Однако тогда даже в Европе не могло идти речи о полном огосударствлении общества в том виде, в каком оно знакомо нам сегодня. Многие сферы жизни еще не регулировались законами и постановлениями. Еще не существовало промышленных стандартов, правил о защите от шума, обязанности обращаться за разрешением на строительство чего бы то ни было, не существовало даже всеобщего обязательного посещения школы. По всему мира бюрократизация государства произошла практически в неизменных технических и медийных условиях. Письменная форма управления – которая практиковалась в Китае, когда в Европе едва ли кто-нибудь о ней даже задумывался, – теперь стала общим принципом. Администрирование было бумажной работой, и телеграф, который не мог передавать большие объемы информации, не принес сенсационных преимуществ территориальному управлению. Всезнание и всевластие государства ограничивались его логистическими возможностями.
Рост бюрократий можно проследить по документальным источникам лишь приблизительно. Сказать, что государство разрастается, можно, когда число должностей в государственном аппарате растет быстрее численности населения. Согласно такому критерию, государство в Китае уменьшалось, а в некоторых колониях рост численности персонала не поспевал за ростом населения. В такой интенсивно управляемой стране, как Германия, число людей, работающих на государственных должностях, существенно не увеличивалось до 1871 года, а потом, между 1875 и 1907 годами, оно утроилось. Но этот прирост был связан со скачкообразным ростом транспортных предприятий и почтовой службы, в это же время доля работников, занятых собственно в административном аппарате, а также в системе образования, снизилась[926]
. Схожая ситуация сложилась в колониях, прежде всего в британских и французских. Там кроме армии и полиции самая большая часть как европейских, так и местных служащих была занята на железной дороге, почте и таможне.Государство вмешивалось в самые разные сферы жизни общества. Как налоговое государство, оно предполагало функционирующую денежную систему, а в колониях – например, в некоторых частях Африки – ее требовалось сначала создать. Государственное строительство и коммерциализация здесь были взаимозависимы. Скорость и степень рационализации в финансовой системе в Европе не следует, однако, переоценивать. Прошло много времени, прежде чем государства начали составлять регулярные бюджеты и даже прежде чем научились не только считать свои доходы и расходы, но и хоть сколько-нибудь достоверно их прогнозировать и планировать. В Европе XIX века это было облегчено за счет того, что приходилось финансировать меньше войн, которые являлись основной целью и основным риском государственных бюджетов в XVIII веке. В этой сфере Великобритания со своей развитой государственной системой налогообложения превосходила всех соперников. Особенно сложными были и остаются федеральные финансовые системы, в которых на различных уровнях взимаются разнообразные налоги и однажды встает проблема справедливого распределения доходов государственного бюджета[927]
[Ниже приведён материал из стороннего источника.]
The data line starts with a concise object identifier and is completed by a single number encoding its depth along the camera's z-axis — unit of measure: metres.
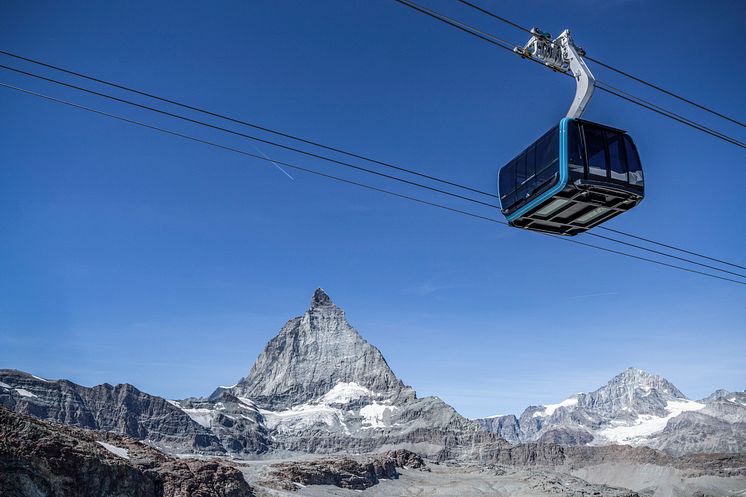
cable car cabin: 24.00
. Когда в XIX веке правительства занимали деньги, они старались – в отличие от монархов раннего Нового времени – избегать слишком большой зависимости от отдельных финансистов. Великобритания первой ввела регулярное, выходящее за рамки отдельных случаев управление государственным долгом. Затыкание дыр в государственном бюджете посредством публичных государственных займов стало обычным финансово-политическим инструментом. Это имело побочный эффект: владельцы инвестируемого в государственные облигации капитала теперь оказались заинтересованы в благополучии государства. Конфликт между налогоплательщиками и кредиторами, в чьи карманы текли налоговые деньги в счет погашения госдолга, нередко принимал открытые формы.Государство в XIX веке еще не рассматривалось – нигде в мире – как инструмент перераспределения благ. Налоги практически никогда не использовались как стратегические инструменты вмешательства в общественное расслоение. В конфликте между дешевым и дорогим правительством наименее расточительное выбирала не только либеральная часть налогоплательщиков. Когда в последнее десятилетие века политический климат в Европе и Японии все сильнее разогревали растущие националистические настроения, на первый план вышла новая дилемма – между экономным государством и дорогостоящим наращиванием вооружений. Несмотря на такие растущие нагрузки, доля государственных доходов в валовом социальном продукте в Европе накануне Первой мировой войны почти нигде не превышала 15 процентов, а в США составляла значительно менее 10 процентов[928]
. Увеличение этой «государственной квоты» примерно до 50 процентов, что сейчас считается само собой разумеющимся, произошло только после обеих мировых войн.